Como lo fuera en Grecia, en la antigua ciudad de Roma las mujeres de vida alegre no estaban mal vistas por los ciudadanos, ya que se consideraba que cumplían una verdadera función social, puesto que su trabajo atemperaba los ánimos, evitando que los jóvenes y los mujeriegos pusieran en peligro el honor de las familias de sus vecinos, tratando de seducir a sus esposas.
Como lo vimos en una nota anterior, había establecimientos o burdeles regenteados por un leno –origen de lenocinio–, que era el encargado de mantener el orden, cobrar el importe del servicio y su propia comisión. Por otra parte, las pupilas no pertenecían a la clase plebeya exclusivamente, y existían tantas y de tantos tipos que fueron clasificadas en distintas categorías.

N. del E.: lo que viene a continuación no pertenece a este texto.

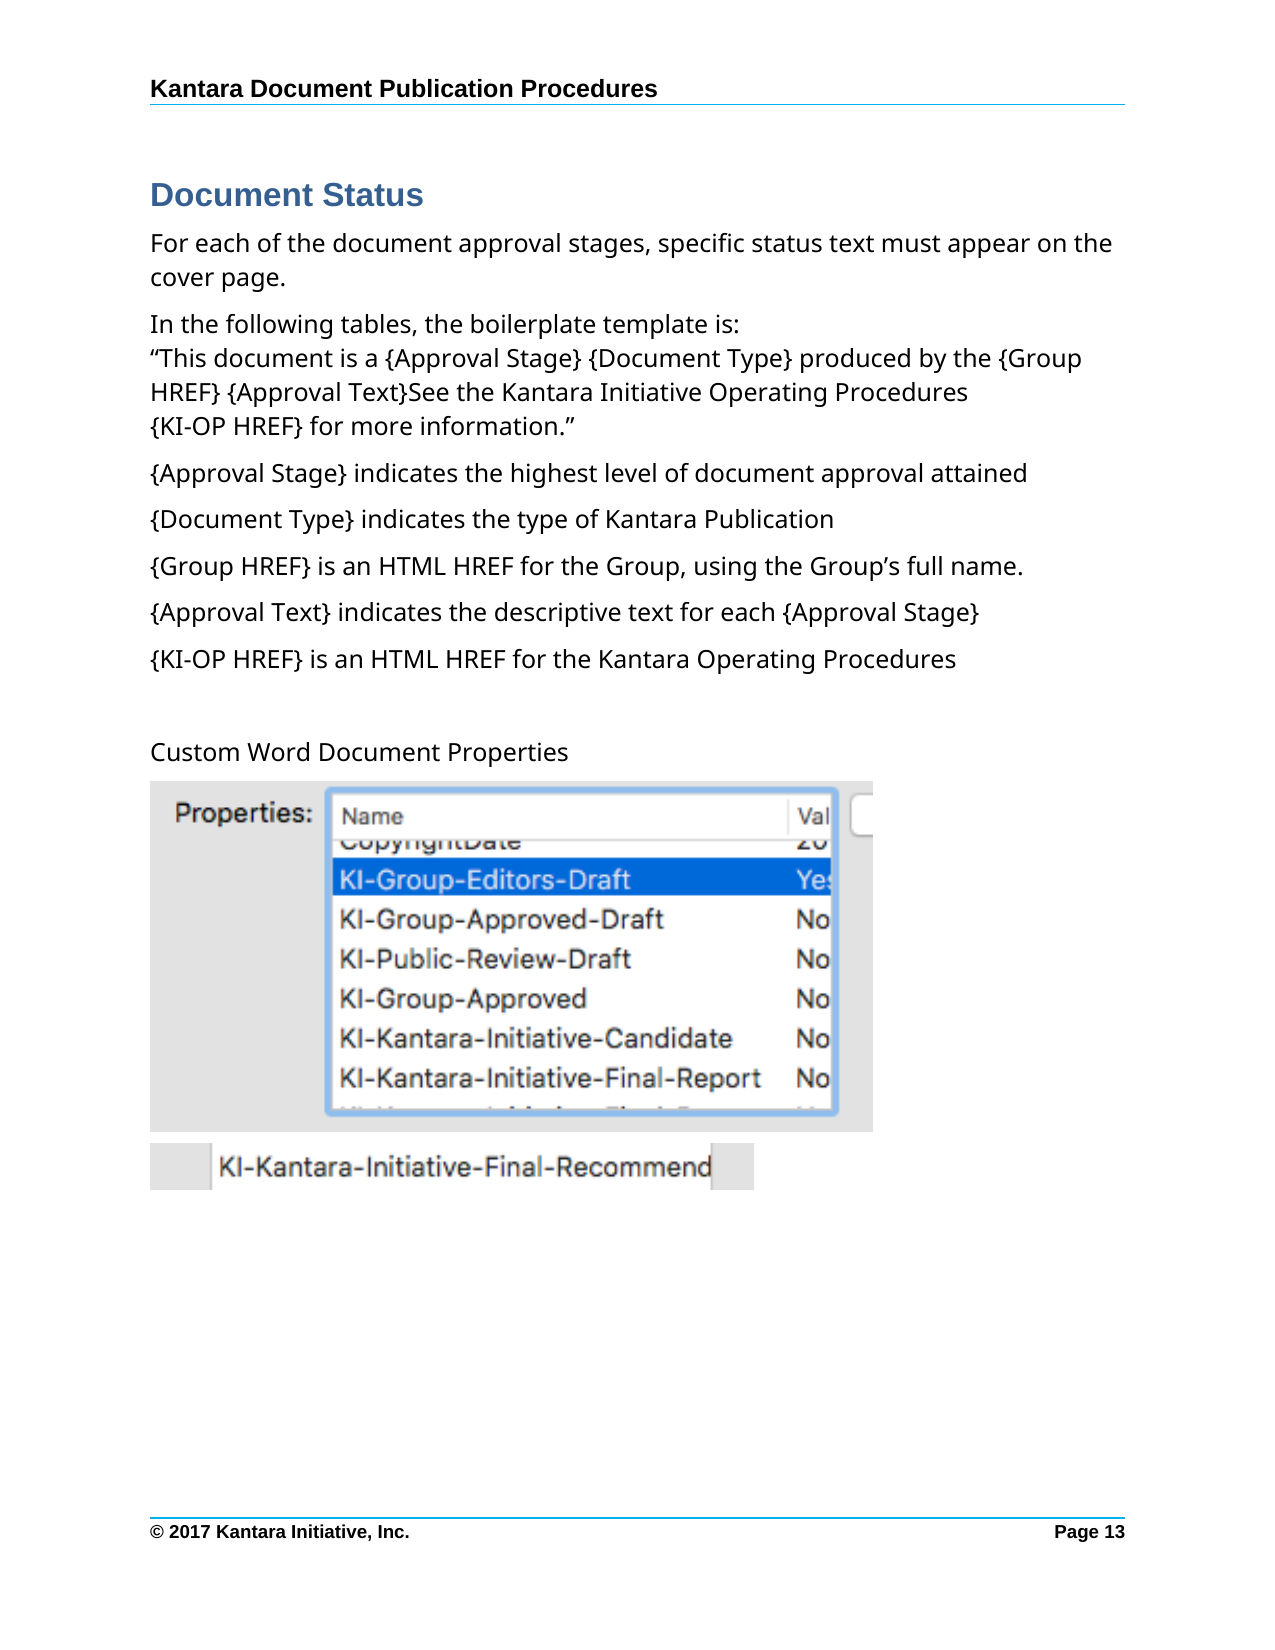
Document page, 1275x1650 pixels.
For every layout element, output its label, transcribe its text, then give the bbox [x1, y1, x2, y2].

text {Approval Text} indicates the descriptive text for each {Approval Stage} [150, 595, 1125, 629]
text {KI-OP HREF} is an HTML HREF for the Kantara Operating Procedures [150, 642, 1125, 676]
text In the following tables, the boilerplate template is: “This document is a {Approval Stage} {Document Type} produced by the {Group HREF} {Approval Text}See the Kantara Initiative Operating Procedures {KI-OP HREF} for more information.” [150, 307, 1125, 443]
picture [150, 1143, 755, 1190]
subtitle Document Status [150, 175, 1125, 213]
text For each of the document approval stages, specific status text must appear on the cover page. [150, 226, 1125, 294]
text {Document Type} indicates the type of Kantara Publication [150, 502, 1125, 536]
text {Approval Stage} indicates the highest level of document approval attained [150, 455, 1125, 489]
text {Group HREF} is an HTML HREF for the Group, using the Group’s full name. [150, 548, 1125, 582]
text Custom Word Document Properties [150, 735, 1125, 769]
picture [150, 781, 873, 1132]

De tal modo, la pala era la que aceptaba sin elección a cualquiera que pagase su precio; la meretrix, era la que se ganaba la vida por sí misma administrando sus clientes y sus ingresos; las delicatae, solían ser damas de clase alta, mantenidas por hombres ricos; las famosae, eran hijas y esposas de gente adinerada que se entregaba al sexo por el puro placer de hacerlo y no cobraban por ello; las dorae, eran las prostitutas que iban siempre desnudas; Las lupae –¿origen de lupanar?– ejercían el oficio bajo los arcos y puentes, para facilitar las cosas a los soldados y campesinos; las copae –coperas–, trabajaban en tabernas y posadas y por último las noctilidae, eran las mujeres que salían sólo por la noche.
Tal como nos cuenta la historia, los romanos no sólo eran organizados para las cuestiones militares y del estado y todo estaba perfectamente ordenado y en su lugar.